(TASK TO CARRY OUT): Below are some entries. Repeat exactly the lines from the one with "neck: (1083, 546)" through the one with "root of tail: (320, 143)", and only those.

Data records
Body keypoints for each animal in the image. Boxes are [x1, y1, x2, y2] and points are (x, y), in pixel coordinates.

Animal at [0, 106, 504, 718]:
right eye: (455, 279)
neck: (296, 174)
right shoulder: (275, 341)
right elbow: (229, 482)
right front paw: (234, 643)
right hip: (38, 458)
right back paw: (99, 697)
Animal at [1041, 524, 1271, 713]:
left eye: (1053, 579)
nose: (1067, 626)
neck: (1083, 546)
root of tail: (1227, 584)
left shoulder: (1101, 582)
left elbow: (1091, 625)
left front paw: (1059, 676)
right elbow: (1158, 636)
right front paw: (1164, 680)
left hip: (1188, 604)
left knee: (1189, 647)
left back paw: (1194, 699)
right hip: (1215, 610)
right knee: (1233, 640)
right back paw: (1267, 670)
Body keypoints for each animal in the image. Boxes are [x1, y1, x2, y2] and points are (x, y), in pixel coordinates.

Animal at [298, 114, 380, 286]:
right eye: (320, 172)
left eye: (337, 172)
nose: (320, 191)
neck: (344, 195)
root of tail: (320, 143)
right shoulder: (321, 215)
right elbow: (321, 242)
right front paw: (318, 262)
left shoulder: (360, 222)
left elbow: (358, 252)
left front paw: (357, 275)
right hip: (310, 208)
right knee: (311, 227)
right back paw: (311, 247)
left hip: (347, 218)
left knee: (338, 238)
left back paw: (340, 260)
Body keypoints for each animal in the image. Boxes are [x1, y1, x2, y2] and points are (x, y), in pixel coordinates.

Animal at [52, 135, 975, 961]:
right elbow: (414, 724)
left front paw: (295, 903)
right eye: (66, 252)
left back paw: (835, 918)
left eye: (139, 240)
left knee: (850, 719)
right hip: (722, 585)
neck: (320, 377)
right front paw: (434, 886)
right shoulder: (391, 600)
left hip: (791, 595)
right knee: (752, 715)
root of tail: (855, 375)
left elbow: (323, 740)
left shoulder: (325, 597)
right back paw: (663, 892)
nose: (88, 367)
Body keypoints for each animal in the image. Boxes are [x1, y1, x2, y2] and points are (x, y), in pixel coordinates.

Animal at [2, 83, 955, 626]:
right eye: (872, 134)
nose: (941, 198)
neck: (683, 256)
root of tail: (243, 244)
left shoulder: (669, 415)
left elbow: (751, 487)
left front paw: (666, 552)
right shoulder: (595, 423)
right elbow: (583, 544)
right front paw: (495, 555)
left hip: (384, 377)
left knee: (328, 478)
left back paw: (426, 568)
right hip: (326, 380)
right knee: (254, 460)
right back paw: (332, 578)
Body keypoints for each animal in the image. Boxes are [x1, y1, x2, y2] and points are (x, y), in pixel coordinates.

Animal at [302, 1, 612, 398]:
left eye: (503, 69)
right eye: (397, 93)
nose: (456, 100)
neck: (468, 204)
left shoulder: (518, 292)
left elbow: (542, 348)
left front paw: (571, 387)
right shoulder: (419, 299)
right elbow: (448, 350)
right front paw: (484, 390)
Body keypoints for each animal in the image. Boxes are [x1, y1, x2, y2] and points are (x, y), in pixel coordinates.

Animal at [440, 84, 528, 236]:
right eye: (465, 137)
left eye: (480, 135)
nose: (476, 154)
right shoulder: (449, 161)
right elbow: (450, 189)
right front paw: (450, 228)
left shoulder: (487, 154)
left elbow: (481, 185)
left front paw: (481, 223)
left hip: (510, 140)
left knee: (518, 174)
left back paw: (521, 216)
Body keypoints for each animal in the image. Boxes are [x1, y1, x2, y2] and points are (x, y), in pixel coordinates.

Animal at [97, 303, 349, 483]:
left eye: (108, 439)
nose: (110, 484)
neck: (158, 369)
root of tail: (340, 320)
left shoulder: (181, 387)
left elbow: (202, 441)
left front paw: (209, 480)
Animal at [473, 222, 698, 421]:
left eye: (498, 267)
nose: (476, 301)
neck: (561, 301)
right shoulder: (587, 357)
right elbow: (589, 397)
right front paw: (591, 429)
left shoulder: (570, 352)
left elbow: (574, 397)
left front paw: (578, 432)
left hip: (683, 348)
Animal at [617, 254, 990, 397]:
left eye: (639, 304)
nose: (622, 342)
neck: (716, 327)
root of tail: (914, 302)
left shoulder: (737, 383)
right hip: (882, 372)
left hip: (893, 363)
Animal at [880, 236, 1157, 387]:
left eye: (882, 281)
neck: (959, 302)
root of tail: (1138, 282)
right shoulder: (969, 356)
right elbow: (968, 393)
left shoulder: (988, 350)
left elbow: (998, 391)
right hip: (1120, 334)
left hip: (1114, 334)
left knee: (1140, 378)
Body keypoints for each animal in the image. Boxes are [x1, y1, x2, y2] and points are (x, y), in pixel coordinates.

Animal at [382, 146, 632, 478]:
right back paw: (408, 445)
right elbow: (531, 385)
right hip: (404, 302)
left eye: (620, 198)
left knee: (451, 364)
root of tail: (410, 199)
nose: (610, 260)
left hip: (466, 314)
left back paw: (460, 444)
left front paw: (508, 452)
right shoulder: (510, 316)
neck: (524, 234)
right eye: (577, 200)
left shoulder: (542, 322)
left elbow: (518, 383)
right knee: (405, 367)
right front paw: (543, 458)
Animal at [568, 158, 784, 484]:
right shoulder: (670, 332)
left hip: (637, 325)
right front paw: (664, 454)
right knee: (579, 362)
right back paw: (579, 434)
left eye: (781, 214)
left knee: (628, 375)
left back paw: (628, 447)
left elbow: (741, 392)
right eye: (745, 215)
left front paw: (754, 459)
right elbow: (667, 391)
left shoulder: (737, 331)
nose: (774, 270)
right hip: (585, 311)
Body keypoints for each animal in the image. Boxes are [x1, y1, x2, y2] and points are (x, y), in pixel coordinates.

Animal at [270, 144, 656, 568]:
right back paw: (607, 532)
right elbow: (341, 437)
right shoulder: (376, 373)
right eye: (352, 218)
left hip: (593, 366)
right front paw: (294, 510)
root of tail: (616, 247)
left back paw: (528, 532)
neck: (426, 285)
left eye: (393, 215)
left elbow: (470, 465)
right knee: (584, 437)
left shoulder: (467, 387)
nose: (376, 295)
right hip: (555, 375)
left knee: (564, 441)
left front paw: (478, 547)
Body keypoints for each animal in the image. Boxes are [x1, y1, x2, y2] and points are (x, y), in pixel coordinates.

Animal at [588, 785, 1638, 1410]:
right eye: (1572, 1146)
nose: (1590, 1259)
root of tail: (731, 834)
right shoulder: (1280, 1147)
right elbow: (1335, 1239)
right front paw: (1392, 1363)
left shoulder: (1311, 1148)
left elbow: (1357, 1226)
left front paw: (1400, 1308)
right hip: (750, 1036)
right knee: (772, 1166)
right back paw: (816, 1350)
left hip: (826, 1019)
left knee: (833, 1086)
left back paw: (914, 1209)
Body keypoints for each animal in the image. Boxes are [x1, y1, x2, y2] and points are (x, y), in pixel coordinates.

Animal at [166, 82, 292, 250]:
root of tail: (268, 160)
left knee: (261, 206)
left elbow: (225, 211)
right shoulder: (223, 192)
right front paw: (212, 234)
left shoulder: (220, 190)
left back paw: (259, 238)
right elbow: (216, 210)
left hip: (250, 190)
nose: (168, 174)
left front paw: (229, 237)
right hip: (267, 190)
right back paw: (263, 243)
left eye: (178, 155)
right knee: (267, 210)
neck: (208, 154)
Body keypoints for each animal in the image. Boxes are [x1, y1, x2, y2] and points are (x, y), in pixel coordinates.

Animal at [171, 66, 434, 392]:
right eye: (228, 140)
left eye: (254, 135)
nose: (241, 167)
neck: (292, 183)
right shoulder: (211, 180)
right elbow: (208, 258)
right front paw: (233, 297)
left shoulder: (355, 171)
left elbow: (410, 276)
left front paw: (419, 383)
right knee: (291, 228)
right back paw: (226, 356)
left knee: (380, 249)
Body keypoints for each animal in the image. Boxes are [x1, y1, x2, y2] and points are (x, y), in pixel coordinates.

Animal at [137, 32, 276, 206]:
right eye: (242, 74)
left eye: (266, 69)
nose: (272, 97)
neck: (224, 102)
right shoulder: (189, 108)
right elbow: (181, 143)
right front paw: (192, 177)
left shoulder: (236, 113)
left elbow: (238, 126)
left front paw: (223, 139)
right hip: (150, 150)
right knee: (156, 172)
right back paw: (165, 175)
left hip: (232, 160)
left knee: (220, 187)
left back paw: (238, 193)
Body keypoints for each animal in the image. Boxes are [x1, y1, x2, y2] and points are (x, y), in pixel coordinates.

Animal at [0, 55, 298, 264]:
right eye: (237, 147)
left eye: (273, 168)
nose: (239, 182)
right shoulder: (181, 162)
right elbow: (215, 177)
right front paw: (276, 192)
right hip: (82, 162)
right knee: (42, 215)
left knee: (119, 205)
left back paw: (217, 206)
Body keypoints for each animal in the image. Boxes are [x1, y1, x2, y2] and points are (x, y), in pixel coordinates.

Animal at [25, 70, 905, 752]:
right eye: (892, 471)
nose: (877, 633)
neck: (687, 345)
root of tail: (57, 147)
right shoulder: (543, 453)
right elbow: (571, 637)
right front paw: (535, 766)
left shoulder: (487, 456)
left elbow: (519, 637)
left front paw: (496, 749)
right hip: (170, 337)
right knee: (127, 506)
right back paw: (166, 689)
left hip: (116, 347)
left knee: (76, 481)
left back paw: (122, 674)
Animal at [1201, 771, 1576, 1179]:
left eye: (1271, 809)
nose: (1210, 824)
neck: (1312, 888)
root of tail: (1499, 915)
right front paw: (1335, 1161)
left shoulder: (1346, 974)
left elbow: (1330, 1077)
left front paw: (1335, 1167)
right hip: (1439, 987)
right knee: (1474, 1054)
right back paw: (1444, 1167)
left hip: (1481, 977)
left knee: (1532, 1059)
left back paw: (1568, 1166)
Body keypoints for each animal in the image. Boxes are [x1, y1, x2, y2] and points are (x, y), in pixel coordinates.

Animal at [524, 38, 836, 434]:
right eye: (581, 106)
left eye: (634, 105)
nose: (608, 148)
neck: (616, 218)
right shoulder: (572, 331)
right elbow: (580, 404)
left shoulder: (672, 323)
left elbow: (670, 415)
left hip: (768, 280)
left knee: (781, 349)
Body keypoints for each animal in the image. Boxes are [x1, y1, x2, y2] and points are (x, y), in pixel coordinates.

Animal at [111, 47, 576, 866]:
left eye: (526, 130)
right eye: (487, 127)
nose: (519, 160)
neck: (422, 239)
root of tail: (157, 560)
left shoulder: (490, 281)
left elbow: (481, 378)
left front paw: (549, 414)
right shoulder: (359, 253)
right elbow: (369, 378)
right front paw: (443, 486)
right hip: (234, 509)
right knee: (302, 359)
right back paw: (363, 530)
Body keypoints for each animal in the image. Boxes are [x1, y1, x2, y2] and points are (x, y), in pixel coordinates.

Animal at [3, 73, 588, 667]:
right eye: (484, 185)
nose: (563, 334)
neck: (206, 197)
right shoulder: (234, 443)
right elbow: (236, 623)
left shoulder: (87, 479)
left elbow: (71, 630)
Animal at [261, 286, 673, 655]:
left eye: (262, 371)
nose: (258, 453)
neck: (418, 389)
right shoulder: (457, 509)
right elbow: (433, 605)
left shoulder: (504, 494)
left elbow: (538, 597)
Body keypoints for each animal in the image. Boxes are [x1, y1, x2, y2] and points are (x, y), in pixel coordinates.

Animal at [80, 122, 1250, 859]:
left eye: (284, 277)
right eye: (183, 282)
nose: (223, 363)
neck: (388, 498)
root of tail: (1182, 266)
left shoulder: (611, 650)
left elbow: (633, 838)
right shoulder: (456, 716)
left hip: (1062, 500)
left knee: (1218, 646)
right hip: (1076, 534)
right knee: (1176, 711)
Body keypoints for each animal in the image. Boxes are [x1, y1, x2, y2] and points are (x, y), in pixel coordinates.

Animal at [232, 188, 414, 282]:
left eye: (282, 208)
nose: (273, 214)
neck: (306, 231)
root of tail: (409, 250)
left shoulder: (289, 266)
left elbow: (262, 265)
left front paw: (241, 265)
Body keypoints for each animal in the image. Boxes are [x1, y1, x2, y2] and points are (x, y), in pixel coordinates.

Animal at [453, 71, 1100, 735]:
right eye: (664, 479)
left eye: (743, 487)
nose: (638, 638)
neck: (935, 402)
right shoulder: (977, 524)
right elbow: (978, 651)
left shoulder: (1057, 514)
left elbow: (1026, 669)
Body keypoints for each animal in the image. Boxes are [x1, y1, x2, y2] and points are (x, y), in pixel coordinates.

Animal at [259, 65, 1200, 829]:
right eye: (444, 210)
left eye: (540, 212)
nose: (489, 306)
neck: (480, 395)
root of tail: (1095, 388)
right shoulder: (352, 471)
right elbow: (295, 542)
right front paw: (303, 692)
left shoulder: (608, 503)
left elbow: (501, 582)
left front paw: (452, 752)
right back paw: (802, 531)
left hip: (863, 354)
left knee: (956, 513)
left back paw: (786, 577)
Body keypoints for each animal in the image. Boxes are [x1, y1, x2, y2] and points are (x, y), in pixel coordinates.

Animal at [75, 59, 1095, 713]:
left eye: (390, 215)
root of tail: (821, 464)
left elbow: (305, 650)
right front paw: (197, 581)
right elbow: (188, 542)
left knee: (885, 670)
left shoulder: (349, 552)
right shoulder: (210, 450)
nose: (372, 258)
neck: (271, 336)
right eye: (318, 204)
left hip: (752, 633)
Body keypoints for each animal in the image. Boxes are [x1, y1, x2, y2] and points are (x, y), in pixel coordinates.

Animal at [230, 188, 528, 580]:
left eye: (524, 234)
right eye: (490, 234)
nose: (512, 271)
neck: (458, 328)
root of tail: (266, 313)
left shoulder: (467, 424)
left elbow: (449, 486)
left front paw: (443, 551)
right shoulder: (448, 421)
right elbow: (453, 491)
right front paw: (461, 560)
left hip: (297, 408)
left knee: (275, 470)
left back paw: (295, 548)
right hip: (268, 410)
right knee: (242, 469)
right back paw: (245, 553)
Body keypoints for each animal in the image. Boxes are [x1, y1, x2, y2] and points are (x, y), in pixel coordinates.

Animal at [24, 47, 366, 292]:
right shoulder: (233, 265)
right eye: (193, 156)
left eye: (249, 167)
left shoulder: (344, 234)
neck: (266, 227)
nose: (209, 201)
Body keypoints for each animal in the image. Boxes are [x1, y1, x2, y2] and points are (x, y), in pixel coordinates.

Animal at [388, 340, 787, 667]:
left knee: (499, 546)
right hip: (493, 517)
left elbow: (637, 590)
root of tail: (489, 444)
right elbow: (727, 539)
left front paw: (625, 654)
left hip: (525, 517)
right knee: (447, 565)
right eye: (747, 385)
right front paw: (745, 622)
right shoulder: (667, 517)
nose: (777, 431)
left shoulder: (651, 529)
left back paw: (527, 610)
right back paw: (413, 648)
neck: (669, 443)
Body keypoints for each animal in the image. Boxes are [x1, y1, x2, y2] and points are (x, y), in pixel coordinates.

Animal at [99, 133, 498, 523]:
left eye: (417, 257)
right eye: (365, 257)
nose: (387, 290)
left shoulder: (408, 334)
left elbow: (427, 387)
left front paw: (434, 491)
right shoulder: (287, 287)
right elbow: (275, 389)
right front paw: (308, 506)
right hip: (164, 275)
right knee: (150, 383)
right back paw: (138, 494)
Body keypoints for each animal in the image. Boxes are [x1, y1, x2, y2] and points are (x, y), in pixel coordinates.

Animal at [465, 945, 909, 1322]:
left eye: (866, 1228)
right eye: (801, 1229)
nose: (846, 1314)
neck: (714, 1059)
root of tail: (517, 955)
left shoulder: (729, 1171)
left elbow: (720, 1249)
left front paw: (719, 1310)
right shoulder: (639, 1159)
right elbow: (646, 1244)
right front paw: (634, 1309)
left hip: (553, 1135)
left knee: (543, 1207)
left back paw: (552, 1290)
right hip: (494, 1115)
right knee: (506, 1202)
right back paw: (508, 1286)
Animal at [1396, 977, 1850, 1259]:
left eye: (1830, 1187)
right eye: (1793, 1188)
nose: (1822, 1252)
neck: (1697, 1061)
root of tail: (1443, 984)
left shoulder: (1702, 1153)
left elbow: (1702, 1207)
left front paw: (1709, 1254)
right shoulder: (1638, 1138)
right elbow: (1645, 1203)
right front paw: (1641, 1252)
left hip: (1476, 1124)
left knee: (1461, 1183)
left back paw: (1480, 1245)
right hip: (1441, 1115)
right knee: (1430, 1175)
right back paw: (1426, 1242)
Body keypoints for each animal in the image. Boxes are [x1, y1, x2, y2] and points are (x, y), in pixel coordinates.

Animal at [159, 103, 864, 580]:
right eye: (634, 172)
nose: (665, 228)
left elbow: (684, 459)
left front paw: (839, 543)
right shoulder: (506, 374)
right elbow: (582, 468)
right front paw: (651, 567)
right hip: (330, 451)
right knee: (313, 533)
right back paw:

(ANSWER TO THE PROBLEM):
neck: (1083, 546)
root of tail: (1227, 584)
left shoulder: (1101, 582)
left elbow: (1091, 625)
left front paw: (1059, 676)
right elbow: (1158, 636)
right front paw: (1164, 680)
left hip: (1188, 604)
left knee: (1189, 647)
left back paw: (1194, 699)
right hip: (1215, 610)
right knee: (1233, 640)
right back paw: (1267, 670)
Body keypoints for each animal in the image. Boxes are [x1, y1, x2, y2] and points are (x, y), in pixel coordinates.

Animal at [298, 114, 380, 286]:
right eye: (320, 172)
left eye: (337, 172)
nose: (320, 191)
neck: (344, 195)
root of tail: (320, 143)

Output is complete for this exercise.